A solved game is a game whose outcome can be correctly predicted from any position, assuming that both players play perfectly. This concept is usually applied to abstract strategy games, and especially to games with full information and no element of chance; solving such a game may use combinatorial game theory and/or computer assistance.
Overview
A two-player game can be solved on several levels: ;Ultra-weak ;Weak ;Strong Despite their name, many game theorists believe that "ultra-weak" proofs are the deepest, most interesting and valuable. "Ultra-weak" proofs require a scholar to reason about the abstract properties of the game, and show how these properties lead to certain outcomes if perfect play is realized. By contrast, "strong" proofs often proceed by brute force—using a computer to exhaustively search a game tree to figure out what would happen if perfect play were realized. The resulting proof gives an optimal strategy for every possible position on the board. However, these proofs are not as helpful in understanding deeper reasons why some games are solvable as a draw, and other, seemingly very similar games are solvable as a win. Given the rules of any two-person game with a finite number of positions, one can always trivially construct a minimax algorithm that would exhaustively traverse the game tree. However, since for many non-trivial games such an algorithm would require an infeasible amount of time to generate a move in a given position, a game is not considered to be solved weakly or strongly unless the algorithm can be run by existing hardware in a reasonable time. Many algorithms rely on a huge pre-generated database, and are effectively nothing more. As an example of a strong solution, the game of tic-tac-toe is solvable as a draw for both players with perfect play. Games like nim also admit a rigorous analysis using combinatorial game theory. Whether a game is solved is not necessarily the same as whether it remains interesting for humans to play. Even a strongly solved game can still be interesting if its solution is too complex to be memorized; conversely, a weakly solved game may lose its attraction if the winning strategy is simple enough to remember. An ultra-weak solution generally does not affect playability. Moreover, even if the game is not solved, it is possible that an algorithm yields a good approximate solution: for instance, an article in Science from January 2015 claims that their heads up limit Texas hold 'em poker bot Cepheus guarantees that a human lifetime of play is not sufficient to establish with statistical significance that its strategy is not an exact solution.
Perfect play
In game theory, perfect play is the behavior or strategy of a player that leads to the best possible outcome for that player regardless of the response by the opponent. Perfect play for a game is known when the game is solved. Based on the rules of a game, every possible final position can be evaluated.

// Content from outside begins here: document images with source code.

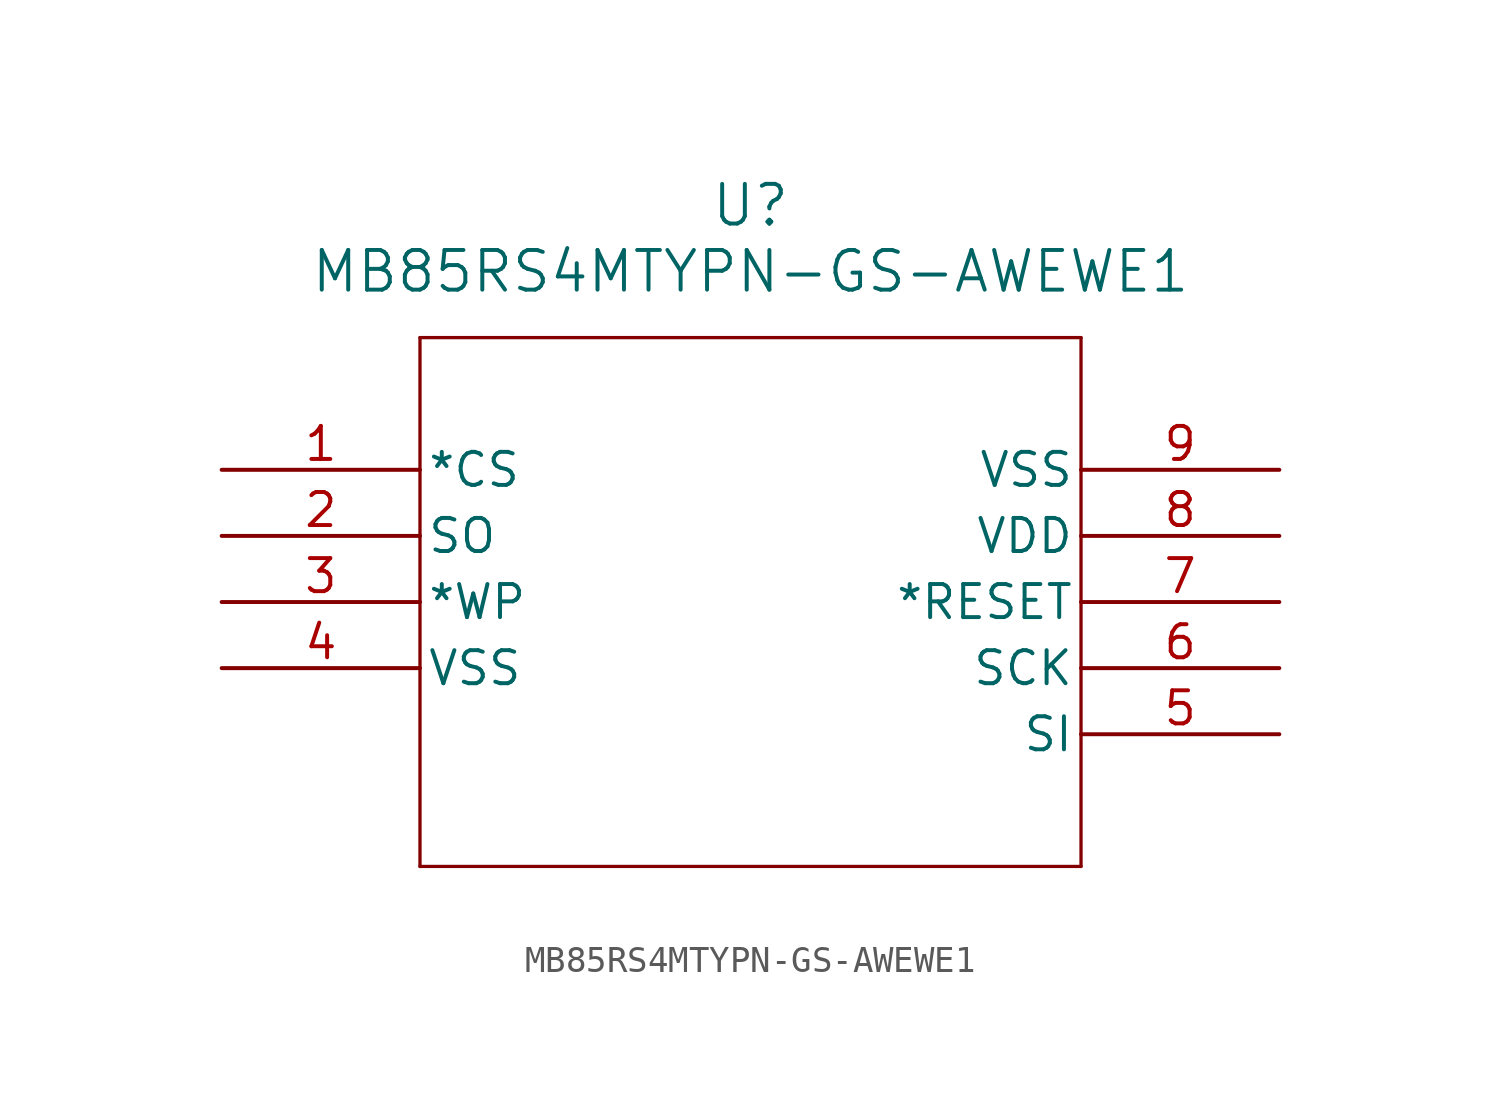
<source format=kicad_sym>
(kicad_symbol_lib
  (version 20211014)
  (generator kicad_symbol_editor)
  (symbol "MB85RS4MTYPN-GS-AWEWE1"
    (pin_names
      (offset 0.254))
    (property "Reference" "U"
      (at 20.32 10.16 0)
      (effects (font (size 1.524 1.524))))
    (property "Value" "MB85RS4MTYPN-GS-AWEWE1"
      (at 20.32 7.62 0)
      (effects (font (size 1.524 1.524))))
    (symbol "MB85RS4MTYPN-GS-AWEWE1_0_1"
      (polyline (pts (xy 7.62 5.08) (xy 7.62 -15.24)) (stroke (width 0.127) (type default) (color 0 0 0 0)) (fill (type none)))
      (polyline (pts (xy 7.62 -15.24) (xy 33.02 -15.24)) (stroke (width 0.127) (type default) (color 0 0 0 0)) (fill (type none)))
      (polyline (pts (xy 33.02 -15.24) (xy 33.02 5.08)) (stroke (width 0.127) (type default) (color 0 0 0 0)) (fill (type none)))
      (polyline (pts (xy 33.02 5.08) (xy 7.62 5.08)) (stroke (width 0.127) (type default) (color 0 0 0 0)) (fill (type none)))
      (pin input line (at 0 0 0) (length 7.62) (name "*CS" (effects (font (size 1.27 1.27)))) (number "1" (effects (font (size 1.27 1.27)))))
      (pin output line (at 0 -2.54 0) (length 7.62) (name "SO" (effects (font (size 1.27 1.27)))) (number "2" (effects (font (size 1.27 1.27)))))
      (pin input line (at 0 -5.08 0) (length 7.62) (name "*WP" (effects (font (size 1.27 1.27)))) (number "3" (effects (font (size 1.27 1.27)))))
      (pin power_out line (at 0 -7.62 0) (length 7.62) (name "VSS" (effects (font (size 1.27 1.27)))) (number "4" (effects (font (size 1.27 1.27)))))
      (pin input line (at 40.64 -10.16 180) (length 7.62) (name "SI" (effects (font (size 1.27 1.27)))) (number "5" (effects (font (size 1.27 1.27)))))
      (pin input line (at 40.64 -7.62 180) (length 7.62) (name "SCK" (effects (font (size 1.27 1.27)))) (number "6" (effects (font (size 1.27 1.27)))))
      (pin input line (at 40.64 -5.08 180) (length 7.62) (name "*RESET" (effects (font (size 1.27 1.27)))) (number "7" (effects (font (size 1.27 1.27)))))
      (pin power_in line (at 40.64 -2.54 180) (length 7.62) (name "VDD" (effects (font (size 1.27 1.27)))) (number "8" (effects (font (size 1.27 1.27)))))
      (pin power_out line (at 40.64 0 180) (length 7.62) (name "VSS" (effects (font (size 1.27 1.27)))) (number "9" (effects (font (size 1.27 1.27))))))))
</source>
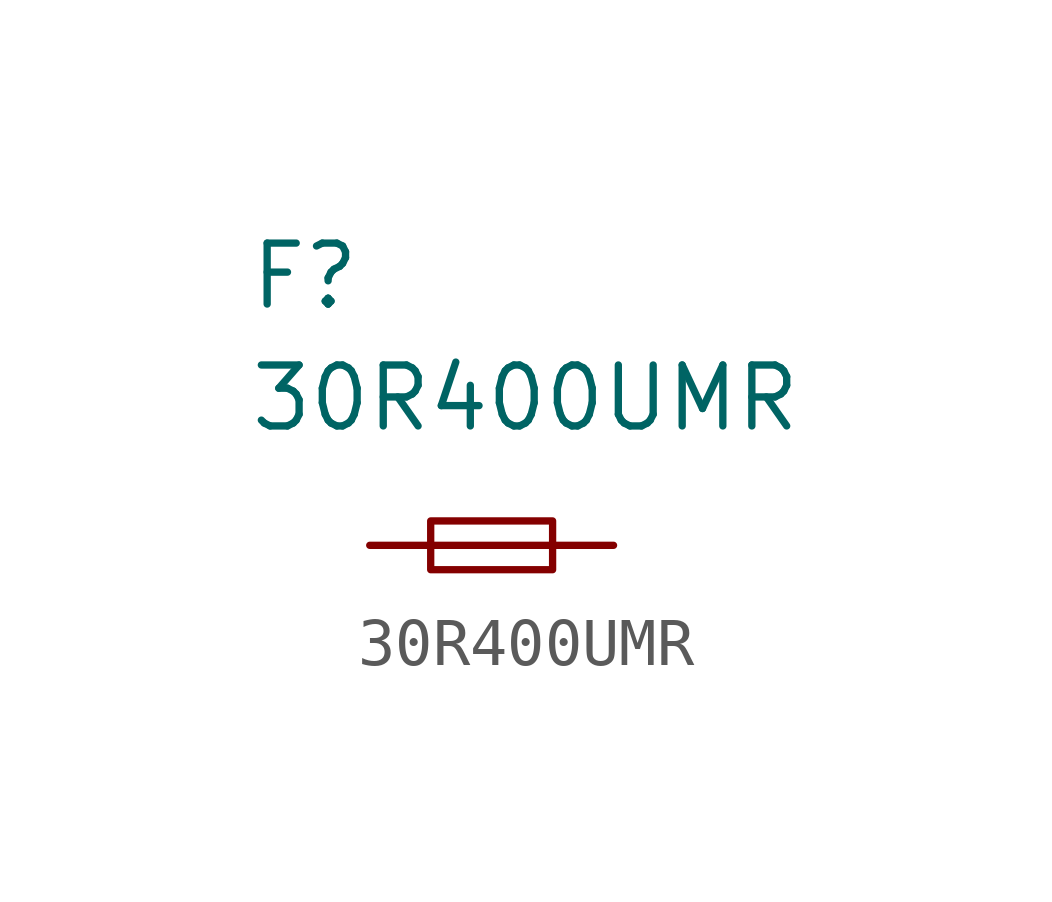
<source format=kicad_sym>
(kicad_symbol_lib
  (version 20220914)
  (generator kicad_symbol_editor)
  (symbol "30R400UMR"
    (pin_names hide)
    (property "Reference" "F"
      (at -5.08 6.35 0)
      (effects (font (size 1.27 1.27)) (justify left top)))
    (property "Value" "30R400UMR"
      (at -5.08 3.81 0)
      (effects (font (size 1.27 1.27)) (justify left top)))
    (symbol "30R400UMR_0_1"
      (rectangle (start -1.27 0.508) (end 1.27 -0.508) (stroke (width 0) (type default)) (fill (type none)))
      (polyline (pts (xy -1.27 0) (xy 1.27 0)) (stroke (width 0) (type default)) (fill (type none))))
    (symbol "30R400UMR_1_1"
      (pin passive line (at -2.54 0 0) (length 1.27) (name "~" (effects (font (size 1.27 1.27)))) (number "1" (effects (font (size 0 0)))))
      (pin passive line (at 2.54 0 180) (length 1.27) (name "~" (effects (font (size 1.27 1.27)))) (number "2" (effects (font (size 0 0))))))))
</source>
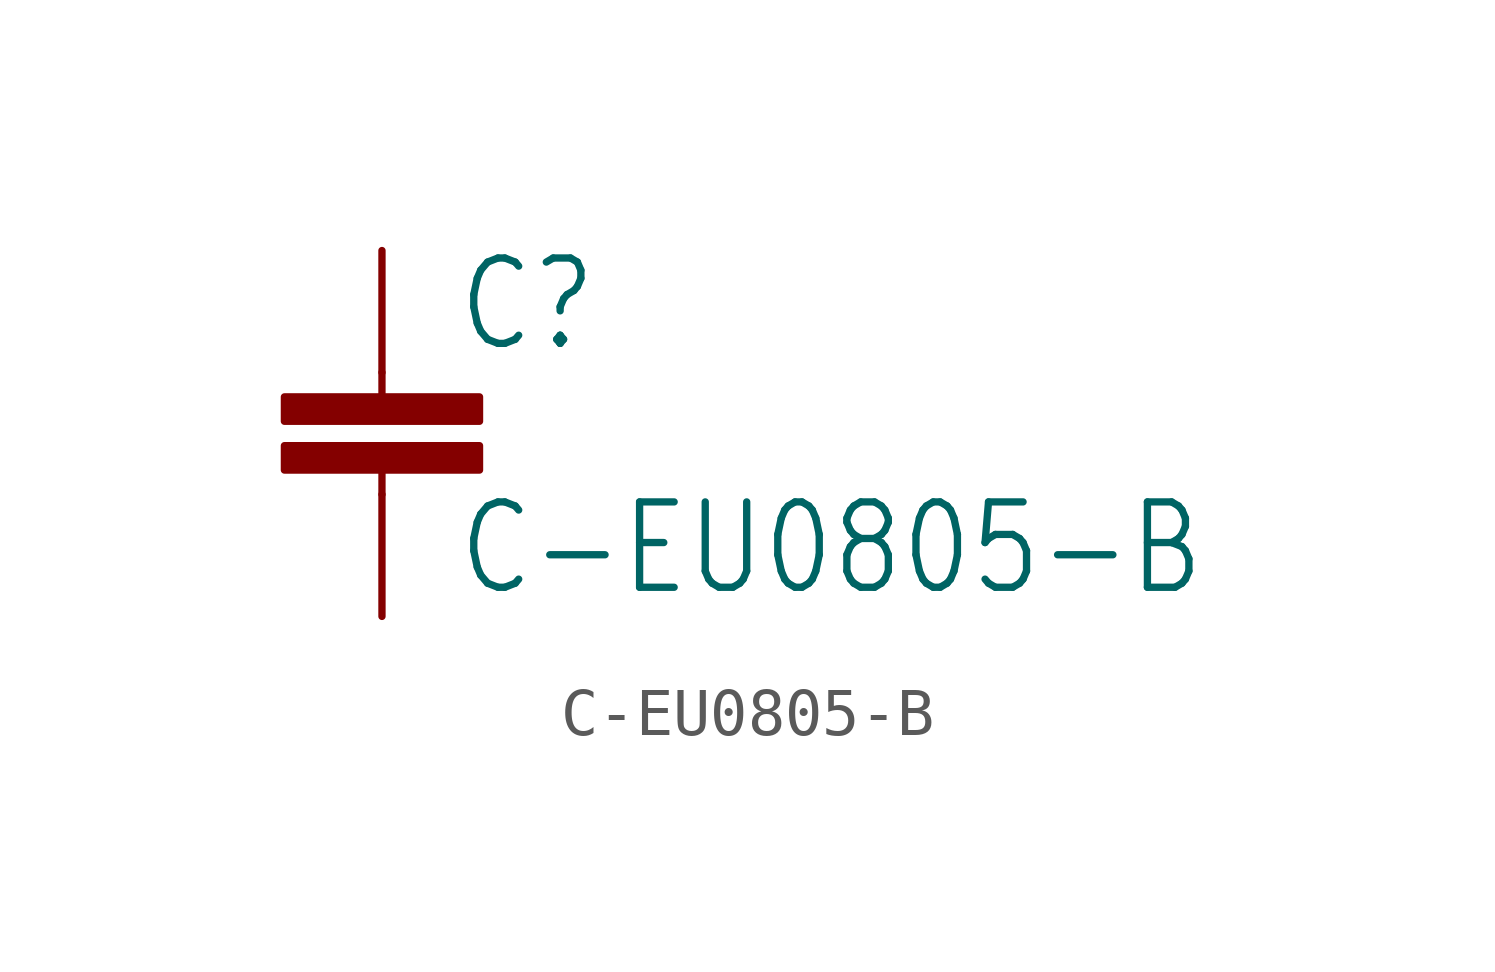
<source format=kicad_sym>
(kicad_symbol_lib
  (version 20211014)
  (generator kicad_symbol_editor)
  (symbol "C-EU0805-B"
    (property "Reference" "C"
      (at 1.524 0.381 0)
      (effects (font (size 1.778 1.511)) (justify left bottom)))
    (property "Value" "C-EU0805-B"
      (at 1.524 -4.699 0)
      (effects (font (size 1.778 1.511)) (justify left bottom)))
    (property "ki_locked" ""
      (at 0 0 0)
      (effects (font (size 1.27 1.27))))
    (symbol "C-EU0805-B_1_0"
      (rectangle (start -2.032 -2.032) (end 2.032 -1.524) (stroke (width 0) (type default) (color 0 0 0 0)) (fill (type outline)))
      (rectangle (start -2.032 -1.016) (end 2.032 -0.508) (stroke (width 0) (type default) (color 0 0 0 0)) (fill (type outline)))
      (polyline (pts (xy 0 -2.54) (xy 0 -2.032)) (stroke (width 0.152) (type default) (color 0 0 0 0)) (fill (type none)))
      (polyline (pts (xy 0 0) (xy 0 -0.508)) (stroke (width 0.152) (type default) (color 0 0 0 0)) (fill (type none)))
      (pin passive line (at 0 2.54 270) (length 2.54) (name "1" (effects (font (size 0 0)))) (number "1" (effects (font (size 0 0)))))
      (pin passive line (at 0 -5.08 90) (length 2.54) (name "2" (effects (font (size 0 0)))) (number "2" (effects (font (size 0 0))))))))
</source>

By backward reasoning, one can recursively evaluate a non-final position as identical to the position that is one move away and best valued for the player whose move it is. Thus a transition between positions can never result in a better evaluation for the moving player, and a perfect move in a position would be a transition between positions that are equally evaluated. As an example, a perfect player in a drawn position would always get a draw or win, never a loss. If there are multiple options with the same outcome, perfect play is sometimes considered the fastest method leading to a good result, or the slowest method leading to a bad result. Perfect play can be generalized to non-perfect information games, as the strategy that would guarantee the highest minimal expected outcome regardless of the strategy of the opponent. As an example, the perfect strategy for rock paper scissors would be to randomly choose each of the options with equal probability. The disadvantage in this example is that this strategy will never exploit non-optimal strategies of the opponent, so the expected outcome of this strategy versus any strategy will always be equal to the minimal expected outcome. Although the optimal strategy of a game may not be known, a game-playing computer might still benefit from solutions of the game from certain endgame positions, which will allow it to play perfectly after some point in the game. Computer chess programs are well known for doing this.